So to summarize– we have tortured and raped children, we have tortured and raped women, we have tortured people to the point of insanity, and we have tortured people to death. We have attempted to cover up all of the above, and continue to do so. We have done all this in flagrant violation of international law, not to mention basic humanity. Our political leaders are so obviously and uncontroversially war criminals that there is even a Wikipedia entry detailing assorted war crimes perpetrated by the United States (and others). These war crimes include the ongoing war in Iraq, which is classified as a “crime against peace”.
The Principles of the Nuremberg Tribunal, which were adopted by the UN in 1950 make the above actions war crimes. They are also “grave violations” of the Geneva Conventions, a cornerstone of international law. Wikipedia says “Nations are also obligated to search for persons alleged to commit these crimes, or ordered them to be committed, and to bring them to trial regardless of their nationality and regardless of the place where the crimes took place.” There doesn’t seem to be an exception for those who wish to look forward, not back.

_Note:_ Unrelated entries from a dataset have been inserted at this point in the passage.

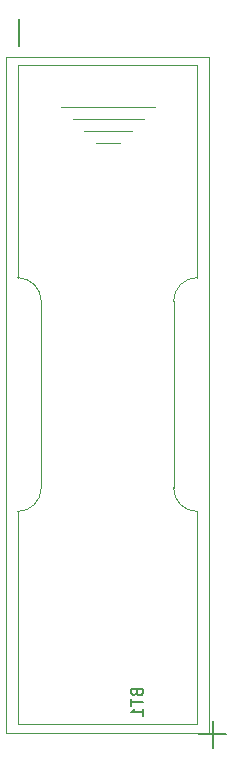
<source format=gbr>
G04 #@! TF.GenerationSoftware,KiCad,Pcbnew,(5.1.9)-1*
G04 #@! TF.CreationDate,2021-03-01T14:13:03+01:00*
G04 #@! TF.ProjectId,button v2_1 - AA [TPL5110],62757474-6f6e-4207-9632-5f31202d2041,rev?*
G04 #@! TF.SameCoordinates,Original*
G04 #@! TF.FileFunction,Legend,Bot*
G04 #@! TF.FilePolarity,Positive*
%FSLAX46Y46*%
G04 Gerber Fmt 4.6, Leading zero omitted, Abs format (unit mm)*
G04 Created by KiCad (PCBNEW (5.1.9)-1) date 2021-03-01 14:13:03*
%MOMM*%
%LPD*%
G01*
G04 APERTURE LIST*
%ADD10C,0.120000*%
%ADD11C,0.150000*%
G04 APERTURE END LIST*
D10*
G04 #@! TO.C,BT1*
X121400000Y-75630000D02*
X121400000Y-91430000D01*
X132600000Y-91430000D02*
X132600000Y-75630000D01*
X119400000Y-73630000D02*
X119400000Y-55630000D01*
X134600000Y-73630000D02*
X134600000Y-55630000D01*
X134600000Y-111430000D02*
X134600000Y-93430000D01*
X134600000Y-55630000D02*
X119400000Y-55630000D01*
X119400000Y-111430000D02*
X119400000Y-93430000D01*
X134600000Y-111430000D02*
X119400000Y-111430000D01*
X135565000Y-112150000D02*
X135565000Y-54910000D01*
X118435000Y-112150000D02*
X135565000Y-112150000D01*
X118435000Y-54910000D02*
X118435000Y-112150000D01*
X135565000Y-54910000D02*
X118435000Y-54910000D01*
X128060000Y-62220000D02*
X126060000Y-62220000D01*
X131060000Y-59220000D02*
X123060000Y-59220000D01*
X124060000Y-60220000D02*
X130060000Y-60220000D01*
X129060000Y-61220000D02*
X125060000Y-61220000D01*
X119400000Y-93430000D02*
G75*
G03*
X121400000Y-91430000I0J2000000D01*
G01*
X121400000Y-75630000D02*
G75*
G03*
X119400000Y-73630000I-2000000J0D01*
G01*
X134600000Y-73630000D02*
G75*
G03*
X132600000Y-75630000I0J-2000000D01*
G01*
X132600000Y-91430000D02*
G75*
G03*
X134600000Y-93430000I2000000J0D01*
G01*
D11*
X129468571Y-108764285D02*
X129516190Y-108907142D01*
X129563809Y-108954761D01*
X129659047Y-109002380D01*
X129801904Y-109002380D01*
X129897142Y-108954761D01*
X129944761Y-108907142D01*
X129992380Y-108811904D01*
X129992380Y-108430952D01*
X128992380Y-108430952D01*
X128992380Y-108764285D01*
X129040000Y-108859523D01*
X129087619Y-108907142D01*
X129182857Y-108954761D01*
X129278095Y-108954761D01*
X129373333Y-108907142D01*
X129420952Y-108859523D01*
X129468571Y-108764285D01*
X129468571Y-108430952D01*
X128992380Y-109288095D02*
X128992380Y-109859523D01*
X129992380Y-109573809D02*
X128992380Y-109573809D01*
X129992380Y-110716666D02*
X129992380Y-110145238D01*
X129992380Y-110430952D02*
X128992380Y-110430952D01*
X129135238Y-110335714D01*
X129230476Y-110240476D01*
X129278095Y-110145238D01*
X135904285Y-111157142D02*
X135904285Y-113442857D01*
X137047142Y-112300000D02*
X134761428Y-112300000D01*
X119534285Y-51767142D02*
X119534285Y-54052857D01*
G04 #@! TD*
M02*

</source>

The corruption and rot in our system can never be purged as long as we allow these gross violations of human rights and heinous contraventions of international law to go unpunished. We have brought other torturers and war criminals to justice, we must be willing to do so again. The only difference is that the war criminals are our leaders this time, instead of the leaders of Yugoslavia or Nazi Germany. Crimes deserve to be punished; we are a nation of laws, or so we are told. Just ask Timmy “Turbo-tax” Geithner, who became Secretary of the Treasury despite failing to pay his income taxes. Nor was he the only Cabinet-level appointee to have that problem, although to my knowledge he is the only one testifying on Capitol Hill this week as to his role in a cover-up of the circumstances surrounding the AIG bailout(s). But I would suggest that until we can confront the most vicious and flagrant violations of the law, we will continue to see examples of fraud, waste, corruption, and abuse from the highest levels of our government. If we cannot say that torturing and murdering innocent men, women and children is wrong, then nothing is wrong and we should have no expectation of justice ourselves.

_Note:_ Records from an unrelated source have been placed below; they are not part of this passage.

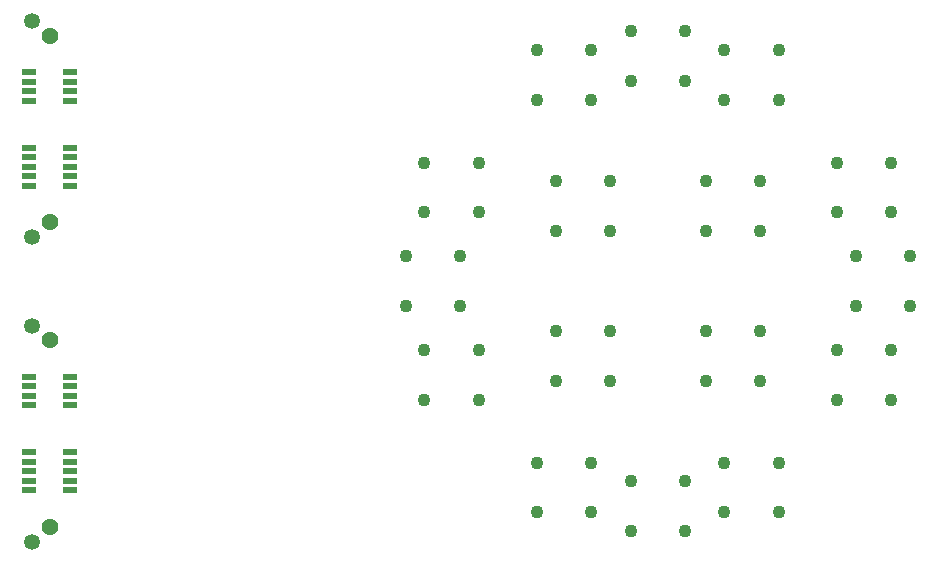
<source format=gbr>
%TF.GenerationSoftware,KiCad,Pcbnew,9.0.2*%
%TF.CreationDate,2025-05-27T11:43:11-07:00*%
%TF.ProjectId,16_6mSiPMs_9,31365f36-6d53-4695-904d-735f392e6b69,rev?*%
%TF.SameCoordinates,Original*%
%TF.FileFunction,Soldermask,Top*%
%TF.FilePolarity,Negative*%
%FSLAX46Y46*%
G04 Gerber Fmt 4.6, Leading zero omitted, Abs format (unit mm)*
G04 Created by KiCad (PCBNEW 9.0.2) date 2025-05-27 11:43:11*
%MOMM*%
%LPD*%
G01*
G04 APERTURE LIST*
%ADD10C,1.100000*%
%ADD11C,1.350000*%
%ADD12R,1.200000X0.500000*%
%ADD13C,1.431000*%
G04 APERTURE END LIST*
D10*
%TO.C,REF\u002A\u002A10*%
X233687500Y-118162500D03*
X229087500Y-118162500D03*
X229087500Y-122362500D03*
X233687500Y-122362500D03*
%TD*%
%TO.C,REF\u002A\u002A10*%
X208287500Y-92762500D03*
X203687500Y-92762500D03*
X203687500Y-96962500D03*
X208287500Y-96962500D03*
%TD*%
D11*
%TO.C,J\u002A\u002A*%
X170450000Y-80755000D03*
X170450000Y-99045000D03*
D12*
X170250000Y-85100000D03*
X173650000Y-85100000D03*
X170250000Y-85900000D03*
X173650000Y-85900000D03*
X170250000Y-86700000D03*
X173650000Y-86700000D03*
X170250000Y-87500000D03*
X173650000Y-87500000D03*
X170250000Y-91500000D03*
X173650000Y-91500000D03*
X170250000Y-92300000D03*
X173650000Y-92300000D03*
X170250000Y-93100000D03*
X173650000Y-93100000D03*
X170250000Y-93900000D03*
X173650000Y-93900000D03*
X170250000Y-94700000D03*
X173650000Y-94700000D03*
D13*
X171950000Y-82005000D03*
X171950000Y-97795000D03*
%TD*%
D10*
%TO.C,REF\u002A\u002A10*%
X233687500Y-83237500D03*
X229087500Y-83237500D03*
X229087500Y-87437500D03*
X233687500Y-87437500D03*
%TD*%
%TO.C,REF\u002A\u002A10*%
X206700000Y-100700000D03*
X202100000Y-100700000D03*
X202100000Y-104900000D03*
X206700000Y-104900000D03*
%TD*%
%TO.C,REF\u002A\u002A10*%
X219400000Y-107050000D03*
X214800000Y-107050000D03*
X214800000Y-111250000D03*
X219400000Y-111250000D03*
%TD*%
%TO.C,REF\u002A\u002A10*%
X219400000Y-94350000D03*
X214800000Y-94350000D03*
X214800000Y-98550000D03*
X219400000Y-98550000D03*
%TD*%
%TO.C,REF\u002A\u002A10*%
X208287500Y-108637500D03*
X203687500Y-108637500D03*
X203687500Y-112837500D03*
X208287500Y-112837500D03*
%TD*%
%TO.C,REF\u002A\u002A10*%
X225750000Y-81650000D03*
X221150000Y-81650000D03*
X221150000Y-85850000D03*
X225750000Y-85850000D03*
%TD*%
%TO.C,REF\u002A\u002A10*%
X225750000Y-119750000D03*
X221150000Y-119750000D03*
X221150000Y-123950000D03*
X225750000Y-123950000D03*
%TD*%
%TO.C,REF\u002A\u002A10*%
X243212500Y-92762500D03*
X238612500Y-92762500D03*
X238612500Y-96962500D03*
X243212500Y-96962500D03*
%TD*%
%TO.C,REF\u002A\u002A10*%
X244800000Y-100700000D03*
X240200000Y-100700000D03*
X240200000Y-104900000D03*
X244800000Y-104900000D03*
%TD*%
%TO.C,REF\u002A\u002A10*%
X243212500Y-108637500D03*
X238612500Y-108637500D03*
X238612500Y-112837500D03*
X243212500Y-112837500D03*
%TD*%
%TO.C,REF\u002A\u002A10*%
X232100000Y-94350000D03*
X227500000Y-94350000D03*
X227500000Y-98550000D03*
X232100000Y-98550000D03*
%TD*%
D11*
%TO.C,J\u002A\u002A*%
X170450000Y-106555000D03*
X170450000Y-124845000D03*
D12*
X170250000Y-110900000D03*
X173650000Y-110900000D03*
X170250000Y-111700000D03*
X173650000Y-111700000D03*
X170250000Y-112500000D03*
X173650000Y-112500000D03*
X170250000Y-113300000D03*
X173650000Y-113300000D03*
X170250000Y-117300000D03*
X173650000Y-117300000D03*
X170250000Y-118100000D03*
X173650000Y-118100000D03*
X170250000Y-118900000D03*
X173650000Y-118900000D03*
X170250000Y-119700000D03*
X173650000Y-119700000D03*
X170250000Y-120500000D03*
X173650000Y-120500000D03*
D13*
X171950000Y-107805000D03*
X171950000Y-123595000D03*
%TD*%
D10*
%TO.C,REF\u002A\u002A10*%
X217812500Y-118162500D03*
X213212500Y-118162500D03*
X213212500Y-122362500D03*
X217812500Y-122362500D03*
%TD*%
%TO.C,REF\u002A\u002A10*%
X217812500Y-83237500D03*
X213212500Y-83237500D03*
X213212500Y-87437500D03*
X217812500Y-87437500D03*
%TD*%
%TO.C,REF\u002A\u002A10*%
X232100000Y-107050000D03*
X227500000Y-107050000D03*
X227500000Y-111250000D03*
X232100000Y-111250000D03*
%TD*%
M02*

</source>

Francis A. Boyle, Professor of International Law at the University of Illinois, has filed a complaint with the International Criminal Court requesting that they begin an investigation into these Crimes against Humanity. The complaint specifically names George W. Bush, Richard Cheney, Donald Rumsfeld, George Tenet, Condoleezza Rice, and Alberto Gonzales, but the article notes that the Obama adminstration must end the criminal practices of extreme rendition and torture or they risk being named in a future complaint. If you wish to support the rule of law and put an end to the torture and murder that has been perpetrated in our names, please contact Professor Boyle and express your support at the following address:
Francis A. Boyle
Professor of International Law
Law Building
504 East Pennsylvania Avenue
Champaign, Illinois 61820
Phone: 217-333-7954 – Fax: 217-244-1478
Brynn: You've made a stunningly clear case. Thank you for bringing all of this information together in one place.
This is an ongoing problem crying out for a solution. The big questions are A) Why do we allow this to continue and B) How do we stop it?

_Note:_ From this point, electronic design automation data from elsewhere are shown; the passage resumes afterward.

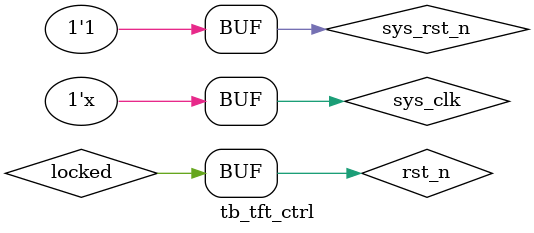
<source format=v>
`timescale  1ns/1ns

module  tb_tft_ctrl();
//********************************************************************//
//****************** Parameter and Internal Signal *******************//
//********************************************************************//
//wire  define
wire            locked      ;
wire            rst_n       ;
wire            tft_clk_9m  ;

//reg   define
reg             sys_clk     ;
reg             sys_rst_n   ;
reg     [15:0]  pix_data    ;

//********************************************************************//
//**************************** Clk And Rst ***************************//
//********************************************************************//

//sys_clk,sys_rst_n初始赋值
initial
    begin
        sys_clk     =   1'b1;
        sys_rst_n   <=  1'b0;
        #200
        sys_rst_n   <=  1'b1;
    end

//sys_clk：产生时钟
always  #10 sys_clk = ~sys_clk;

//rst_n:VGA模块复位信号
assign  rst_n = (sys_rst_n & locked);

//pix_data:输入像素点色彩信息
always@(posedge tft_clk_9m or negedge rst_n)
    if(rst_n == 1'b0)
        pix_data    <=  16'h0;
    else
        pix_data    <=  16'hffff;

//********************************************************************//
//*************************** Instantiation **************************//
//********************************************************************//

//------------- clk_gen_inst -------------
clk_gen clk_gen_inst
(
    .areset     (~sys_rst_n ),  //输入复位信号,高电平有效,1bit
    .inclk0     (sys_clk    ),  //输入50MHz晶振时钟,1bit
    .c0         (tft_clk_9m ),  //输出TFT工作时钟,频率9Mhz,1bit
    .locked     (locked     )   //输出pll locked信号,1bit
);

//------------- tft_ctrl_inst -------------
tft_ctrl    tft_ctrl_inst
(
    .tft_clk_9m  (tft_clk_9m),   //输入时钟,频率9MHz
    .sys_rst_n   (rst_n     ),   //系统复位,低电平有效
    .pix_data    (pix_data  ),   //待显示数据

    .pix_x       (pix_x     ),   //输出TFT有效显示区域像素点X轴坐标
    .pix_y       (pix_y     ),   //输出TFT有效显示区域像素点Y轴坐标
    .rgb_tft     (rgb_tft   ),   //TFT显示数据
    .hsync       (hsync     ),   //TFT行同步信号
    .vsync       (vsync     ),   //TFT场同步信号
    .tft_clk     (tft_clk   ),   //TFT像素时钟
    .tft_de      (tft_de    ),   //TFT数据使能
    .tft_bl      (tft_bl    )    //TFT背光信号

);

endmodule


</source>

I'm convinced that Barack Obama thinks that he need to avoid displaying any sign of military weakness, hence his failure to wind down two wars that are draining the economy and helping no one. I suspect that he doesn't halt the torture because he doesn't want to be accused of being soft on terrorism.
In the meantime, I'm disgusted by these wars and these acts of terrorism that go on in my name.
I don't want to sound like a broken record, but I suspect that too many Americans just don't CARE that we engage in torture. They just don't consider it to be their problem. And they don't care if the government spies on them. http://dangerousintersection.org/2010/01/18/googl… They figure that there's bad guys out there that should be roughed up. I wonder whether Americans think like this because they watch too much television violence. http://dangerousintersection.org/2010/01/29/the-t…
How could we possibly rid average Americans of this malaise? I'm convinced that if 100 people set themselves on fire in front of the White House in protest it would do nothing to stop the torture. If we sent a petition to Congress with 10 million signatures, it would do nothing. If we voted in an entirely new group of politicians, it would do no good. I'm afraid that the threat of terrorism complete with images of Middle Eastern men with bombs is just too overwhelming to American emotions.
Further, the threat of terror and war is just too tempting a card to play for politicians who want to look strong. Torturing people (so many of them innocent) is a powerful display of seriousness, even if it elicits no important strategic information from the torture victims.
Any ideas? What would it take to make this a moral issue in which typical Americans feel that they have a stake?
I suggest the good professor put the bastards on mock trial for war crimes!
Get the full facts as we may be able to have them assembled in one arena and dislose them daily. Perhaps televise the mock trial daily on YouTube.
On a different note, I heard recently that Rummy had as many as five guys to use for decoys so he wouldn't be found!
http://dangerousintersection.org/2009/07/28/yes-w…
Here's a kind of "terror" we don't discuss much here in the U.S., probably because we are causing it. This is from Amy Goodman at DemocracyNow.org:
"Night raids are US military operations, usually done by Special Forces, that happen at night. They occur when US forces enter people’s homes in the middle of the night, often to find suspects or to look for weapons. Very often, they’ll take people away, and sometimes they even end up killing civilians in the process.
And one thing I found going throughout the country and interviewing people is that these night raids, which aren’t really talked about outside of Afghanistan, the night raids are the most unpopular actions of coalition forces, more so than air strikes that kill civilians. They’re seen as a major affront to local culture, to the extent where people are actually scared in many places to actually go to sleep at night, because they don’t know who will burst through the door at night and take away their loved ones."